Since 2009, Tutorsglobe has proactively helped millions of students to get better grades in school, college or university and score well in competitive tests with live, one-on-one online tutoring.
Using an advanced developed tutoring system providing little or no wait time, the students are connected on-demand with a tutor at www.tutorsglobe.com. Students work one-on-one, in real-time with a tutor, communicating and studying using a virtual whiteboard technology. Scientific and mathematical notation, symbols, geometric figures, graphing and freehand drawing can be rendered quickly and easily in the advanced whiteboard.
Free to know our price and packages for online physics tutoring. Chat with us or submit request at [email protected]

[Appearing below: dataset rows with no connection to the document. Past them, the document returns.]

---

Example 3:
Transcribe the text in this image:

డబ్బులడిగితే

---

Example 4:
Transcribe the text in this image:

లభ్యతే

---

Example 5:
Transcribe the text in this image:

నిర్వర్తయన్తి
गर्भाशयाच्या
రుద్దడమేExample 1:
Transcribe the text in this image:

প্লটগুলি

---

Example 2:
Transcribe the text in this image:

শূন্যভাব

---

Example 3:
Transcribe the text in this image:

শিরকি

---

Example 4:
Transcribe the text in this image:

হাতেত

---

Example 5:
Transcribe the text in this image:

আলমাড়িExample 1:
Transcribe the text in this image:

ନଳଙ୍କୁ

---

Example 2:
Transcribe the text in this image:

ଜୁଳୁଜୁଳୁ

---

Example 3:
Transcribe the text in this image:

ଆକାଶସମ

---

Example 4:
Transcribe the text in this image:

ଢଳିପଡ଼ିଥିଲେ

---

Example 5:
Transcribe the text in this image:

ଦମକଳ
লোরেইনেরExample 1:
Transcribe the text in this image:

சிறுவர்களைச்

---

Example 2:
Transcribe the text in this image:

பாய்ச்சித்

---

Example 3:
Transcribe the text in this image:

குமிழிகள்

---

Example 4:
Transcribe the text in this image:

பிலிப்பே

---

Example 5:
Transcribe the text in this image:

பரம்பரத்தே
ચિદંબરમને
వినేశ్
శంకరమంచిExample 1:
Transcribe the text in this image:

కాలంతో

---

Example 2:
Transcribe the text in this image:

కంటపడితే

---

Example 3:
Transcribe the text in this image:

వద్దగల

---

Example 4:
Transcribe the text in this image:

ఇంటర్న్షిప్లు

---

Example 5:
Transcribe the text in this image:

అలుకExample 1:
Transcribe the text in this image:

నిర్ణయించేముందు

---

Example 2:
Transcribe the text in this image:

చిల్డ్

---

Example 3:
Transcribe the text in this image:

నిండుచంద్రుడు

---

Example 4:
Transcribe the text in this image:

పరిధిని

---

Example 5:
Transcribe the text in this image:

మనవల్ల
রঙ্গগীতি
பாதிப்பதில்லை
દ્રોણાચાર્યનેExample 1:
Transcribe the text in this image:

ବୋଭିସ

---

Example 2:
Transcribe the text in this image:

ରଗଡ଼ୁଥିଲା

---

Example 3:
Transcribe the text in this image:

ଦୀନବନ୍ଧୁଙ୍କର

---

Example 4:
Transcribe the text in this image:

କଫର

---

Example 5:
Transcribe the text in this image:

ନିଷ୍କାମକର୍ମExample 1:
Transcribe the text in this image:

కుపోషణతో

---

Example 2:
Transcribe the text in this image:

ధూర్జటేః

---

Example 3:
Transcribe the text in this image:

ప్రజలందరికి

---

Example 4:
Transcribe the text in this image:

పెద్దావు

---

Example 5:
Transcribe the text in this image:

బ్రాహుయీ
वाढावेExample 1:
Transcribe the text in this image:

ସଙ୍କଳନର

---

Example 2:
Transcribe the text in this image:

wondering where to get the finest britain after 1688 assignment help service at low prices? get it from our qualified tutors!

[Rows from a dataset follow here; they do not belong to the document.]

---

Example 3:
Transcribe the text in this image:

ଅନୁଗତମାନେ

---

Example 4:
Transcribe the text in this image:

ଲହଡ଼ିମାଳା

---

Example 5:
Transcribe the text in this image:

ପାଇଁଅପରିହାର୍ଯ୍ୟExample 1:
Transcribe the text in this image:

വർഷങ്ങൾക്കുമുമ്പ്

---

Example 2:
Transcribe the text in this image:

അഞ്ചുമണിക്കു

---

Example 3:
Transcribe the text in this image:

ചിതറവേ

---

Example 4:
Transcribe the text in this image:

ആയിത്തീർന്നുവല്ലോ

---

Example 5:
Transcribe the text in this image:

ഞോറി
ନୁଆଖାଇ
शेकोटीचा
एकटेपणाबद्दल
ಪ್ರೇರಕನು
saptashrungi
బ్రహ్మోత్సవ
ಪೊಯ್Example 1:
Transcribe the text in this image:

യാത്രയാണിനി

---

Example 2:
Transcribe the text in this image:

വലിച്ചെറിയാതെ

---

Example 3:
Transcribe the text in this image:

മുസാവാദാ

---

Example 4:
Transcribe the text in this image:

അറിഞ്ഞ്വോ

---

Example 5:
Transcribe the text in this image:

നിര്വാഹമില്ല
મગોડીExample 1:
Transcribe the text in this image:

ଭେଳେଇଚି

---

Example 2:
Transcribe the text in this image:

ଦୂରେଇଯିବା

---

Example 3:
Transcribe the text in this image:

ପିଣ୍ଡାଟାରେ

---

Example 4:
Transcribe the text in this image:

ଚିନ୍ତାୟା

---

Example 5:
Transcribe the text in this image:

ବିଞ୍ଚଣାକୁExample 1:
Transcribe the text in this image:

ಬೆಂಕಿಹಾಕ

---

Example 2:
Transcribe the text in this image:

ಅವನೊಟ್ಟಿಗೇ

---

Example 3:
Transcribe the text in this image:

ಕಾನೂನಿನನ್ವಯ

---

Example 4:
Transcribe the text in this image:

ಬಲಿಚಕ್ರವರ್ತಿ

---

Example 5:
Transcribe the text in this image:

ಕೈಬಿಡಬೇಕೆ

Complete your assignments with PhD Number Theory Assignment Help experts and score top grades with 24x7 support at reasonable prices.
Artificial Satellite and Remote Sensing tutorial all along with the key concepts of orbit of the Earth, Satellites in Circular Orbits, Relationship between Radius and Orbital Speed, Period of Satellite, Orbital Radius of Synchronous Satellites, Remote Sensing, Preliminary Remarks, Data Collection, Processing of Remote Sensing Data
www.tutorsglobe.com offers development of software design model homework help, assignment help, case study, writing homework help, online tutoring assistance by computer science tutors.
www.tutorsglobe.com offers answering questions to theories of international trade, the principle of absolute advantage, economics assignment help - homework help by online tutors.
tutorsglobe.com mendels interpretation and explanation assignment help-homework help by online monohybrid cross tutors
the working of fan is which they do not in fact decrease the temperature of the room but because of the circulation and wind motion they result in surface cooling and provide a breezy feeling.
Direct-Current Resistivity Methods tutorial all along with the key concepts of Direct Current Resistivity Methods, Metal electrodes, Non-polarizing electrodes, Cables, Generators and transmitters, Receivers
Introduction to Bound States tutorial all along with the key concepts of Particle in an infinite potential well and the Finite Potential Well
tutorsglobe.com standard entropy assignment help-homework help by online entropy tutors
windless picture, ringing. mirror image, horizontalsync. loss, horizontal line only; sound ok, insufficient height; sound ok, vertically non linear picture; sound ok, vertical keystone effect, vertical jitter; sound ok, picture upside down; sound ok, picture rolling from top to bottom or bottom to top sound ok
Get the un-matched Electromagnetism Physics Assignment Help service from PhD experts that you need today for top grades.
a satellite telephone or also termed as sat phone is a type of mobile which connects to orbiting satellites in place of terrestrial cell sites.
tutorsglobe.com scanning electron microscope assignment help-homework help by online light and electron microscope tutors
tutorsglobe.com advantages of capitalist economy assignment help-homework help by online capitalist economy tutors
1957313
Questions Asked
3689
Tutors
1468733
Questions Answered
Start Excelling in your courses, Ask an Expert and get answers for your homework and assignments!!